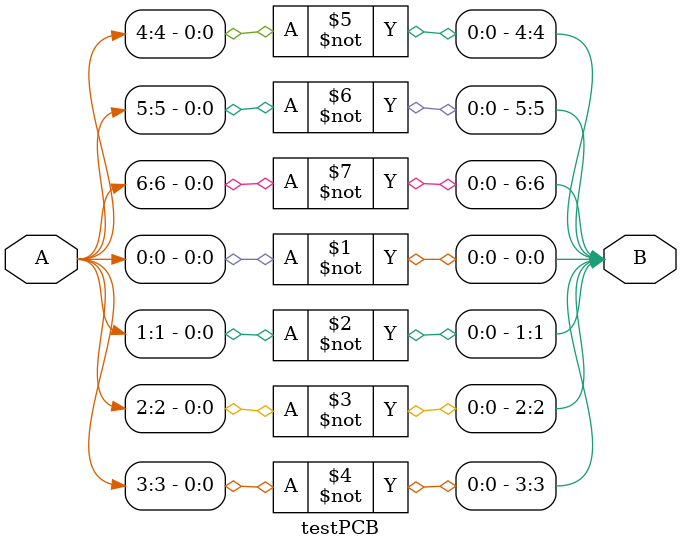
<source format=v>
module testPCB(A,B);
input [11:0] A;
output [6:0] B;
wire [4:0] fuck;

assign B[0] = ~A[0];
assign B[1] = ~A[1];
assign B[2] = ~A[2];
assign B[3] = ~A[3];
assign B[4] = ~A[4];
assign B[5] = ~A[5];
assign B[6] = ~A[6];
assign fuck[0] = ~A[7];
assign fuck[1] = ~A[8];
assign fuck[2] = ~A[9];
assign fuck[3] = ~A[10];
assign fuck[4] = ~A[11];
endmodule

</source>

- Job:
Every line from the one containing "assign fuck[2] = ~A[9];" through the end of the material above should be retyped exactly; please include nothing else.

- Answer below:
assign fuck[2] = ~A[9];
assign fuck[3] = ~A[10];
assign fuck[4] = ~A[11];
endmodule

</source>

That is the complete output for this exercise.